La tutela dei beni immateriali costituisce un’altra situazione di per sé inquadrabile tra quelle strettamente collegate al fenomeno della globalizzazione: nel momento in cui è cresciuta di importanza la virtualità dei rapporti e la non fisicità dei beni, chiaramente è cresciuta d’importanza la ….ponderabilità dell’imponderabilità, ovvero la concretezza economica di valori. Per rimanere all’esempio precedente: costituisce danno alla persona, non più solo il nocumento alla reputazione (bene peraltro già immateriale) ma anche quello alla capacità di relazione con gli altri.
E allora ?
Vorrei concludere questi brevi spunti richiamando (
[5]) un concetto che ritengo estremamente importante: in una situazione così come quella delineata, diventa fondamentale l’intervento – a livello nazionale – dello Stato che assicuri lo sviluppo di una corretta società del “consumo maturo”.
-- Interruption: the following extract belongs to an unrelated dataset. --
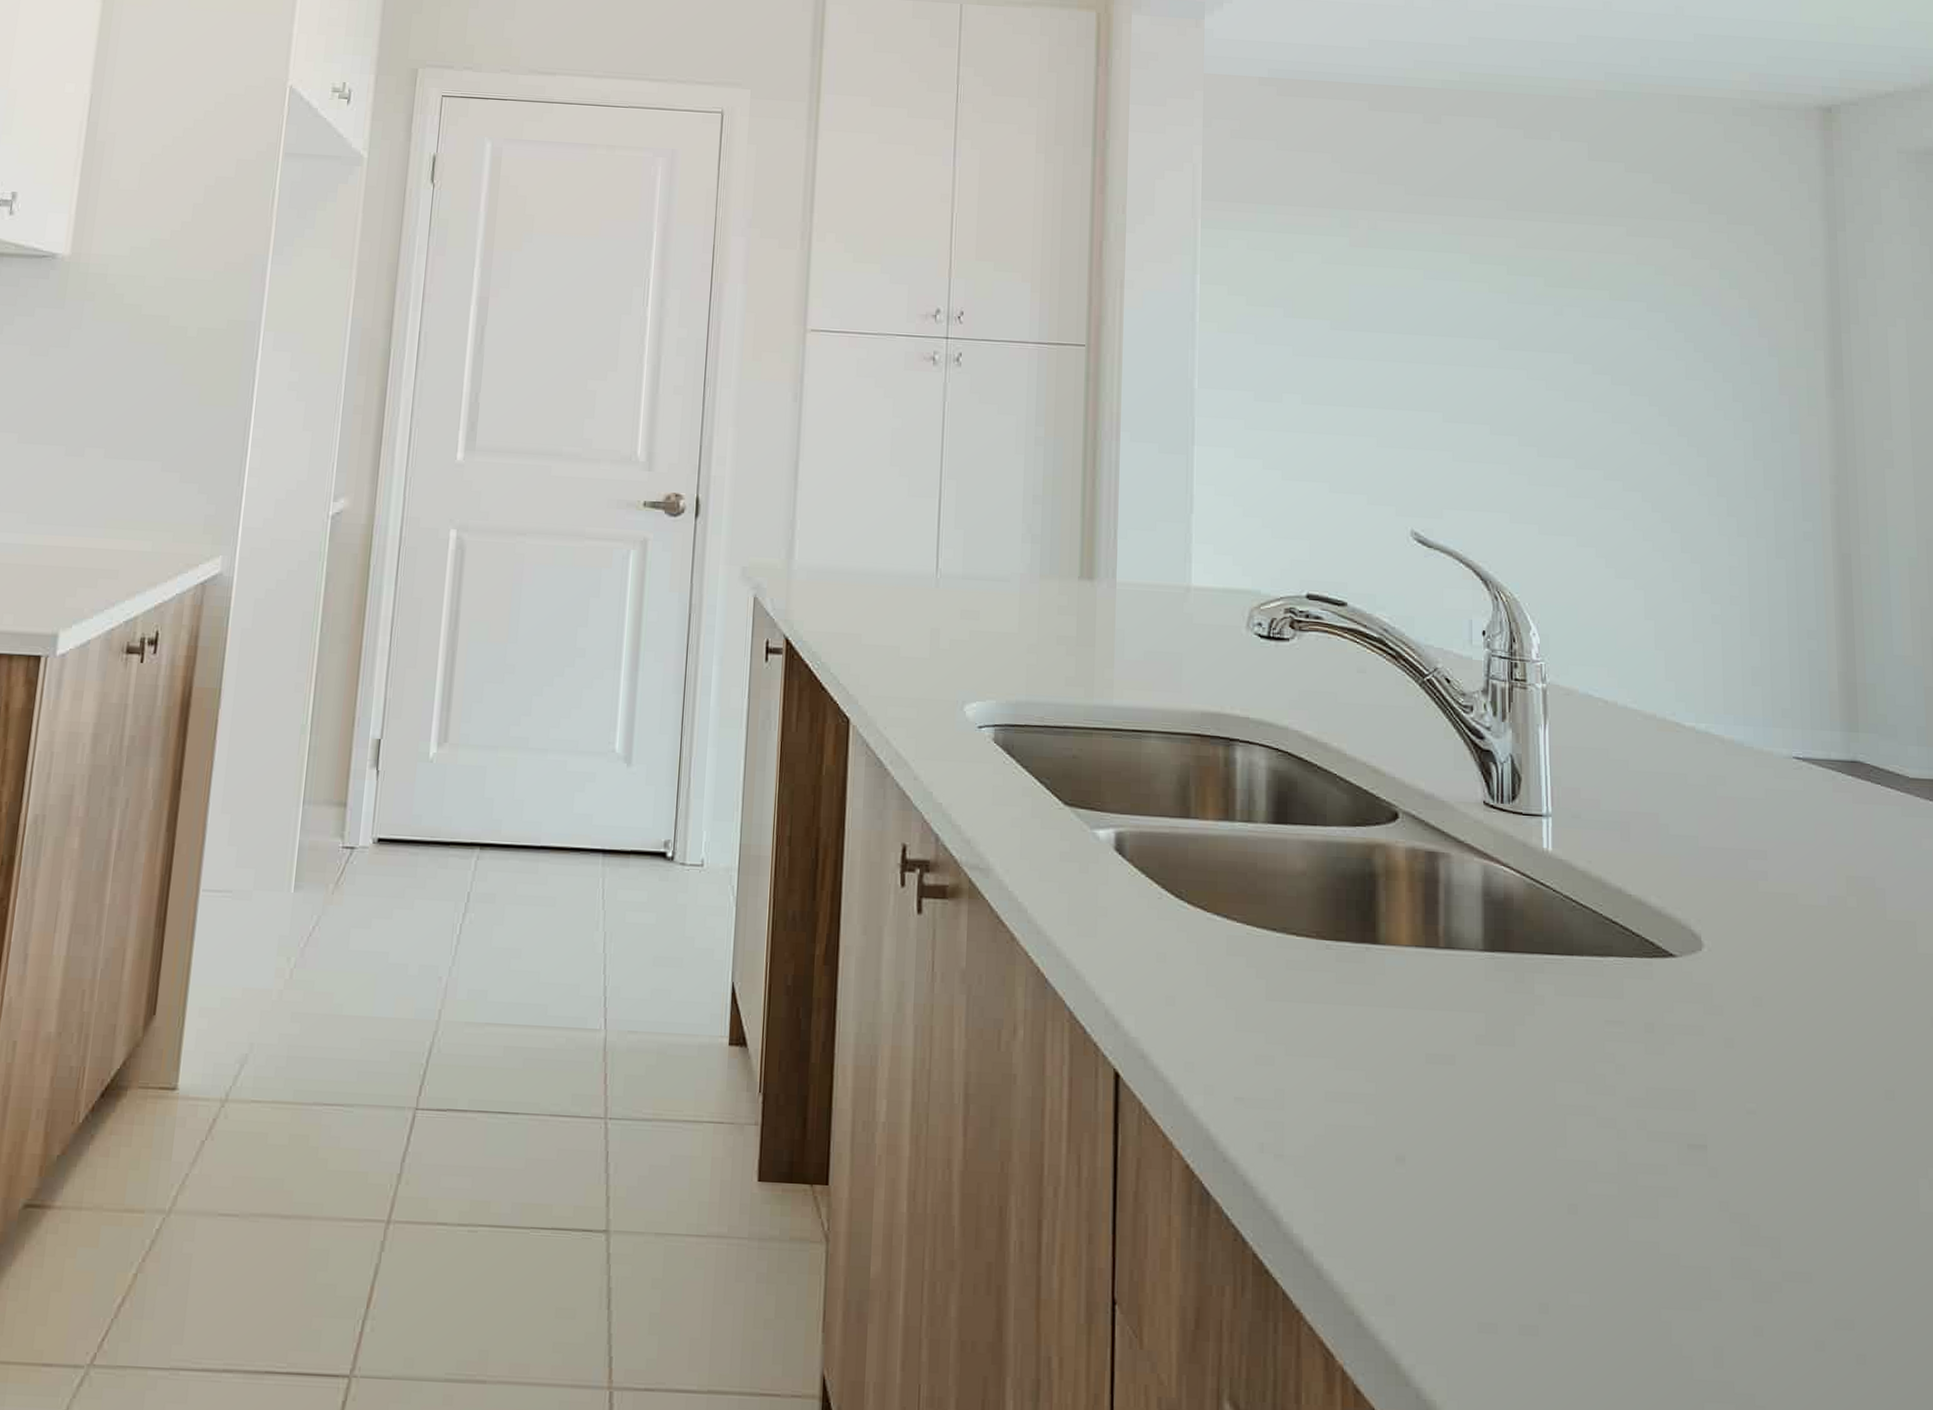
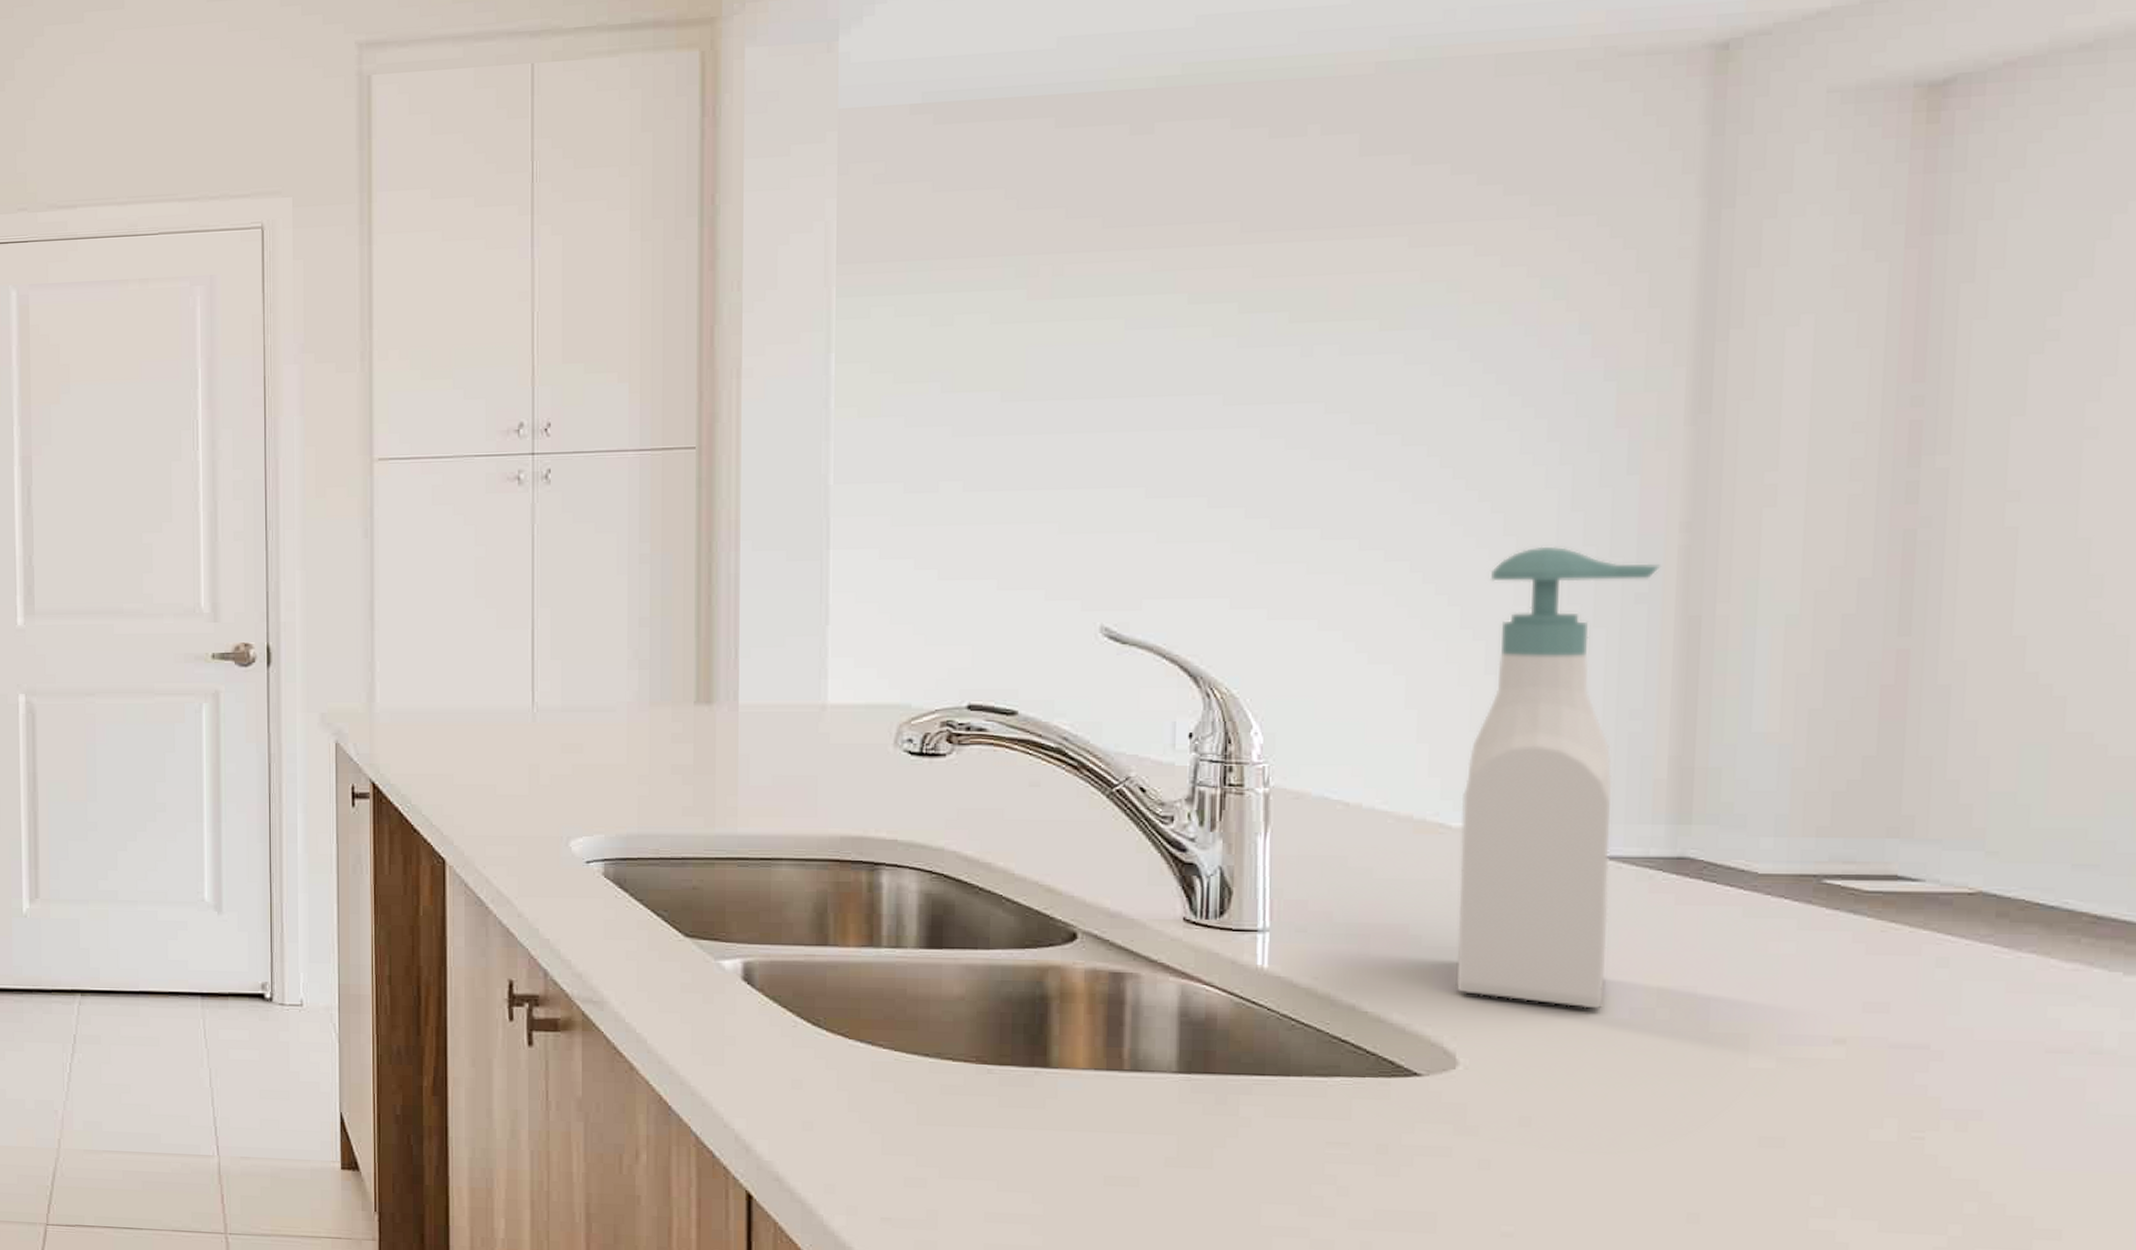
soap bottle: none [1692,487,1820,897] -> present [1455,546,1661,1009]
L’individuo – sempre più un “cittadino e consumatore” – si inserisce in una rete di consumi capaci, da un lato, di rigenerare la domanda e, dall’altro, di incrementare il livello dello stile di vita.
D’altra parte – a livello sovrastatale, comunitario od internazionale che sia – ritengo essenziale studiare e monitorare la crescita di aree economiche omogenee, prevedendo e diminuendone anche la microconflittualità.
[1] Mi permetto di richiamare quanto avevo scritto (CARLI, C.C.,
l’impresa nell’economia e nel diritto dei consumi. Regioni ed autorità indipendenti, tra interessi dei cittadini “consumatori ed utenti” e rappresentatività delle associazioni consumeristiche, in: Impresa, 2004, 2, 266 e C
ARLI, C.C., Appalti e analisi economica. Spunti per un’audit giureconomica dei contratti d’impresa …verso un diritto dettato dall’economia ?, in: La Nuova Giurisprudenza Civile Commentata, n. 4, luglio/agosto, 2005, p. 173 ss), indicando la forza unificatrice del diritto dei consumatori nei confronti della realtà multigiuridica di livello comunitario ed anche internazionale. In pratica. Lì dove non è riuscita a prudurre effetti concreti la forza di tecniche di “coordinamento” e “armonizzazione”, è riuscito il comune portato – spesso fattuale – delle regole afferenti ai diritti dei consumatori.
[2] Come ricorda MARCELLINI M. nella prefazione a SORICE, M.,
Logiche dell’illogico, Roma, 1995, il consumo si rivela quale dimensione unificante delle società postmoderne. Ed anche … come gigantesca e paradossale agenzia di socializzazione ….. Le logiche apparentemente razionali dell’economia si fondono con i comportamenti dei consumatori reali, apparentemente irrazionali, forse illogici eppure dotati di senso. Non possono bastare i soli strumenti dell’economia, né quelli della sociologia, né quelli della semiotica. C’è bisogno di un approcio pluridisciplinare, pewrsino sincretico, comunque capace di adattare strumenti cognitivi nuovi.
[3] Si v. SORICE, op.cit. Tra i testi ivi citati, richiamo: CASTEGNARO, A.,
I significati dei consumi. Una proposta di riflessione etica e culturale, in: Commissione Pastorale Triveneta per i Problemi Sociali e del Lavoro,
Il prezzo del consumo, ed. Dehoniane, 1994.
[4] V. CARLI, C.C.,
EURO: problematiche generali e strategie fiscali d’impresa. Come tutelare gli interessi comuni nell’area geoeconomica europea ? verso una costituzione comunitaria in materia monetaria ? quali saranno gli scenari per gli operatori ? quale sorte per i paradisi fiscali ?, in: Impresa, 1998, 6, 1272
[5] SORICE, op. cit., p. 17
[6] Giureconomista, specializzato in diritto dei consumatori ed in comunicazione istituzionale.